Group sales were €430m for the three months to 31 October compared to €346.7m in the corresponding period last year.

On an underlying basis at constant currency, revenue increased by 18%, reflecting higher seed, crop protection and fertiliser volumes and prices in the period.

Underlying volume growth in agronomy services and crop inputs (excluding crop marketing volumes) was 13.7% in the period.

Ireland and the UK delivered a “good performance” recording underlying volume growth in agronomy services and crop inputs of 14.4% in the period. In particular, this performance was supported by seasonal timing and volume contribution from the Bunn fertiliser business which it acquired last year.

Continental Europe delivered a “satisfactory performance”, with underying volume growth in agronomy services and crop inputs (excluding crop marketing volumes) of 11.9%. Operating conditions “continue to be challenging” due to poor crop establishment in respect of winter oil seeds resulting in cautious on-farm sentiment.

Origin stated: “The performance achieved in the first quarter of the year represents a positive start to the financial year for the group, supported by steadily improving sentiment on-farm.

“The autumn and winter cropping profile in our Ireland/UK and Continental European geographies provides a good foundation for the seasonally more important second half of the year. The Group’s newly acquired operations in Latin America will result in additional contribution in the first half of the Origin year, with solid progress on plantings providing an encouraging start to the year.”

The FTSE 100 has bounced back 0.4% to 6,985.2pts so far this morning.

Early risers include Ocado (OCDO), up 1.6% to 761.6p, Tesco (TSCO), up 1.2% to 203.6p, PayPoint (PAY), up 1% to 780p and WH Smith (SMWH), up 1% to 1,958p.

Fallers include Devro (DVO), down 3.8% to 168p, AG Barr (BAG), down 1.5% to 782p and Majestic Wine (WINE), down 1.4% to 317.5p.

Yesterday in the City

The FTSE 100 undid the progress it made on Wednesday, but dropping back 1.3% back to 6,960.3pts.

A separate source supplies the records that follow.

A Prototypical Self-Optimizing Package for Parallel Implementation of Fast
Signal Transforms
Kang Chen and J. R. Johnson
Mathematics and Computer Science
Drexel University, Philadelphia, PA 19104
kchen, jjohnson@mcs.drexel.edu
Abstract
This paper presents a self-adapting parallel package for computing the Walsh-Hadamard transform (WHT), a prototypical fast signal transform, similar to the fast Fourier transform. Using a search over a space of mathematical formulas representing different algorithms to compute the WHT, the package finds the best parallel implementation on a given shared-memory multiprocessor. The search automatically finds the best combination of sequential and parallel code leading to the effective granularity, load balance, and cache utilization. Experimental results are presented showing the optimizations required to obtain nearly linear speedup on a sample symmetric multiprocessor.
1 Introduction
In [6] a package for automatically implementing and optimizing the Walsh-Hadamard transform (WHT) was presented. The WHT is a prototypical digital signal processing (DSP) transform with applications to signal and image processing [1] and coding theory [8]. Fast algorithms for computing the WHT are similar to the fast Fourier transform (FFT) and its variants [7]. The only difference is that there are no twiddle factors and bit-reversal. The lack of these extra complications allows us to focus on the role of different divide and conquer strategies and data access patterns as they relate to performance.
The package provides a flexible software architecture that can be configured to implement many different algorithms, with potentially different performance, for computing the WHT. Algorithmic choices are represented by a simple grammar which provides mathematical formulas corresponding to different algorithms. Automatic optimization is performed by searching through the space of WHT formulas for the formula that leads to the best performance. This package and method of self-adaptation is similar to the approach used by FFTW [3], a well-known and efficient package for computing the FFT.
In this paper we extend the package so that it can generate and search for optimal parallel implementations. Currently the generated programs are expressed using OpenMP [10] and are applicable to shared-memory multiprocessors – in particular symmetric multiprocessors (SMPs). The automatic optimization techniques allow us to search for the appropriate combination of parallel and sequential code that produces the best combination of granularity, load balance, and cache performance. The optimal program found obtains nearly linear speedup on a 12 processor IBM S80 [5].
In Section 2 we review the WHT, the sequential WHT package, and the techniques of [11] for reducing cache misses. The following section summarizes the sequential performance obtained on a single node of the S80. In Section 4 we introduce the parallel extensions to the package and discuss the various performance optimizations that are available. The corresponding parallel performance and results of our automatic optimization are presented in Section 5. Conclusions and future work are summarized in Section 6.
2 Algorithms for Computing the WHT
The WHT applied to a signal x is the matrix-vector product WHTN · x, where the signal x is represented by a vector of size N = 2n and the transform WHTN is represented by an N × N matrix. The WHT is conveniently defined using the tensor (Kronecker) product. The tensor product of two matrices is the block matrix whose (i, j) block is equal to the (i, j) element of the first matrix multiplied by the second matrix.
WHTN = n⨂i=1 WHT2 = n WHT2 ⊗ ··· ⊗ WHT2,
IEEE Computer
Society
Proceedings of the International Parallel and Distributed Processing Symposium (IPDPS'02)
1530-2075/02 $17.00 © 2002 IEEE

One of the consumer sector’s major losers was Majestic Wine (WINE), which plunged 14% to 322p after revealing it slumped to a first half loss amid weak performance in its UK retail operations.

A number of FTSE 100 consumer names were also heavily in the red, led by Imperial Tobacco (MB), which fell back 4.6% to 2,456.5p. Also falling were Tesco (TSCO), down 1.5% to 201.3p and Sainsbury’s (SBRY), down 1.4% to 307.6p.

Other fallers included FeverTree (FEVR), down 3.7% to 2,519p, Nichols (NICL), down 3.2% to 1,430p, PZ Cussons (PZC), down 2.5% to 238p, Tate & Lyle (TATE), down 2% to 706.4p and B&M European Value Retail (BME), down 1.9% to 345.3p.

Risers were few and far between, but included Just Eat (JE), up 3.9% to 596.8p, McBride (MCB), up 1.8% to 127.5p and SSP Group (SSPG), which recovered 2.4% from its double-digit fall on Tuesday after the departure of its CEO to 642.7p.